The Model 1841 rifle is regarded by many weapons experts as one of the most handsome of all percussion cap system firearms. The M1841 was the first regulation rifle made in the percussion ignition system at the national armories.
In 1855, just prior to the Civil War, 8,879 of these M1841 weapons (of all contractors) were altered and re-bored to .58 caliber. Improved long-range rear "ladder sights" were added. Their brass tipped ramrods were replaced by an all steel type with an exaggerated trumpet head profile to accommodate .58 caliber ammunition. Most of which were re-worked and altered by Harpers Ferry Armory and Springfield Armory; c. 1855-1860.
Now then... This particular rifle was manufactured by Robbins and Lawrence. Dated 1849, Windsor, Vt., which is found on the lock plate.
To wit, this specimen speaks volumes to it's Confederate usage as it retains the original .54 caliber bore, to utilize standard .54 Confederate ammunition. The rifle has not been Yankee arsenal re-bored to use standard .58 Yankee ammo.
This particular rifle retains it's original brass tipped, cupped/concave ramrod that measures to fit the .54 caliber round as well.
Furthermore, the rifle sports it's original "V" notch block rear site, and has not been converted by Federals with the long-range "ladder sight."
The Walnut wood is in wonderful shape with ordinary war usage. This one saw action. The original brown lacquer barrel is beautiful, as is all the brass furniture, complete with resplendent patina.
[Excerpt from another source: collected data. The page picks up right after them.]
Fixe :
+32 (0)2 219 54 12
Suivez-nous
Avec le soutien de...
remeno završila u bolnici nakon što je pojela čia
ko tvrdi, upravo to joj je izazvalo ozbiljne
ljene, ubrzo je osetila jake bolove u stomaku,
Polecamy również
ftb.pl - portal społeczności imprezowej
Not to neglect to mention that cartouches and proof markings are matching and bountiful.
And if that isn't enough, here is the rest of this rifle's history. Incredibly, inside the rifle's patch box are "double" Confederate soldier's markings.
First, on the inside of the side plate of the patch box, is the definite period inscription, "S.C. 4", which has been viewed by many experts, and agreed this is for the 4th South Carolina.
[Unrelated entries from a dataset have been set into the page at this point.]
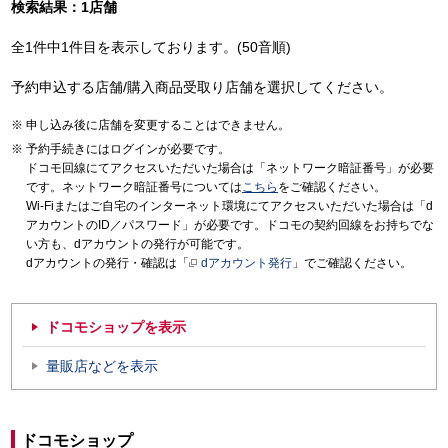
検索結果：1店舗
全1件中1件目を表示しております。(50音順)
予約申込する店舗/購入商品受取り店舗を選択してください。
申し込み後に店舗を変更することはできません。
予約手続きにはログインが必要です。
ドコモ回線にてアクセスいただいた場合は「ネットワーク暗証番号」が必要
です。ネットワーク暗証番号については
こちら
をご確認ください。
Wi-Fiまたはご自宅のインターネット環境にてアクセスいただいた場合は「d
アカウントのID／パスワード」が必要です。ドコモの契約回線をお持ちでな
い方も、dアカウントの発行が可能です。
dアカウントの発行・確認は「
dアカウント発行
」でご確認ください。
ドコモショップを表示
量販店などを表示
ドコモショップ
To top that, along the upper sideplate is a period inscription of "C.S." which looks to be followed by a faint "A." Simply incredible, legitimate period markings.
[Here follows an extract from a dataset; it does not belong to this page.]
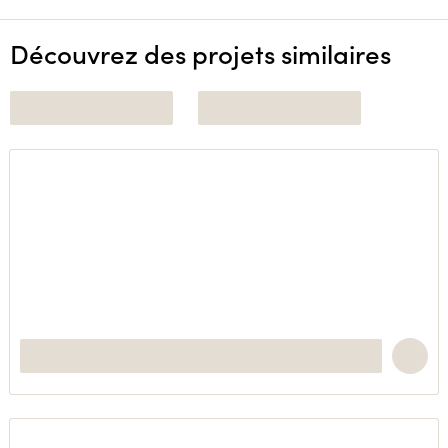
Découvrez des projets similaires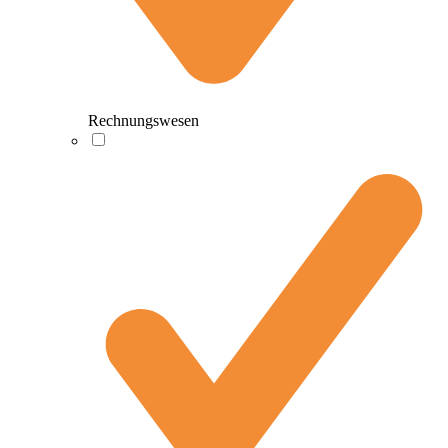
Rechnungswesen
We know that Robbins and Lawrence manufactured 15,000 of these rifles - of which, 2,000+ were stored at the Baton Rouge Louisiana Arsenal and were released at the Civil War's start.
Considering all this information, this leaves little doubt to this rifle's usage by the Confederate Army.
The condition is Very Good - Fine . At some point years ago, the forearm has had a repair. This is veritably indiscernible unless looking directly for it. Also, both sling strap loops have been removed. Presumably customized by the soldier. This mentioned for accuracy and exactness.